@daniel: You cannot delete the dialog file without deleting the visemes, but you can do sort of a work around, which I have done in the post (there's also a tutorial by use 3DTest about that on YouTube, I'll have to find it).
As you observed, viseme allocation is much better when using TTS voices. The reason seems to be that iClone (if that's what you are using) uses the text for the TTS is a guideline to determine the visemes. We have asked a million time to do the same for regular lip-syncing but it has fallen on deaf ears thus far.
After you have done your TTS lip-syncing, you can then mute the out put for the voice (there is sliders on the time line for that). Than you can import a sound file with your voice actor. Unfortunately, you won't see the waveform, but you can scrub the audio.

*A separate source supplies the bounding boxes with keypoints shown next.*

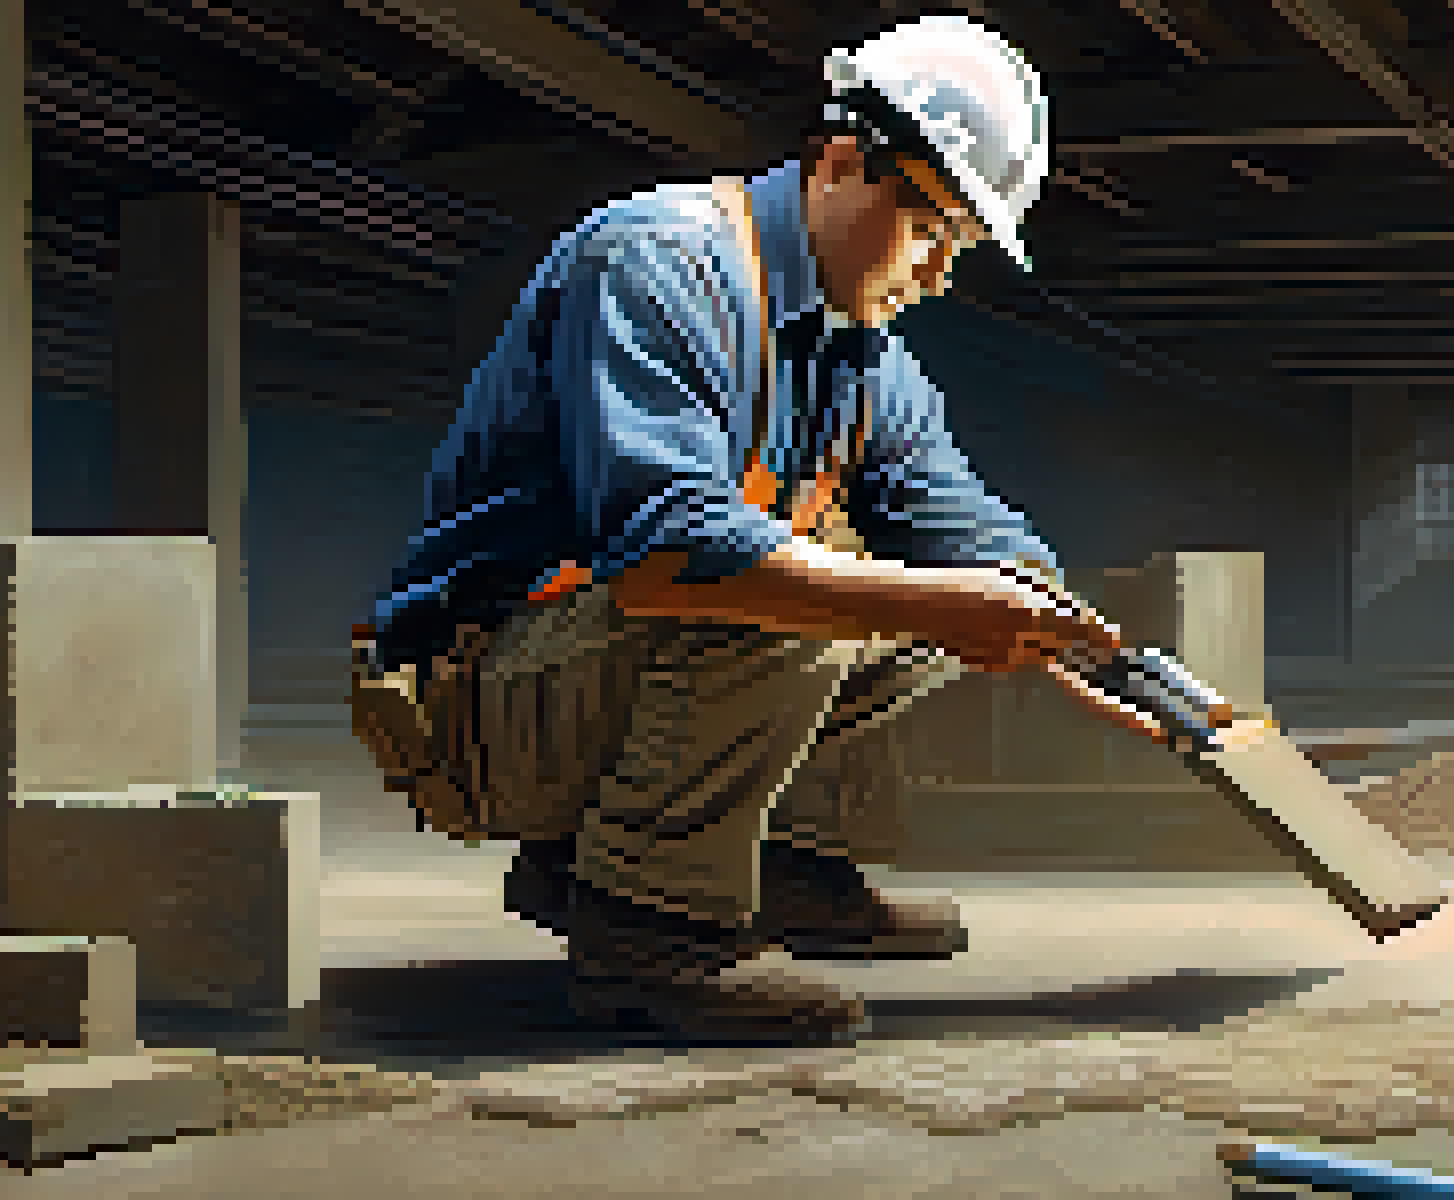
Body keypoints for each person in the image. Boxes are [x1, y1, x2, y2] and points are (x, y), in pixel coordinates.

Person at [357, 15, 1124, 1040]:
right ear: (847, 162)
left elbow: (959, 521)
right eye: (936, 229)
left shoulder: (864, 355)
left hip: (582, 684)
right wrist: (939, 599)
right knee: (795, 589)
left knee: (937, 607)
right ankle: (647, 929)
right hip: (477, 707)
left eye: (964, 247)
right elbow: (670, 553)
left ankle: (756, 864)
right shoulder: (663, 264)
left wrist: (1057, 619)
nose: (941, 273)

I think the way I have done it is to split things up by sentences or phrases to make the lining up easier.
Here is the tutorial. The only difference is that you don't need to use CT8 to do the TTS lip-syncing; you can now do that in iClone directly.
I'm in a bit of a hurry right now, but recently Mike Kelley introduced a way to use Papagayo to generate the visemes and then use a Python script to "inject" those in iClone. I have worked on some improvements of that script.
Of course, it would be much easier if this was actually integrated in iClone. The technology is there and has been for a long time, but there seems to be some reluctance on RL's part to make use of that. Even though we have facial mocap, that is not always a solution.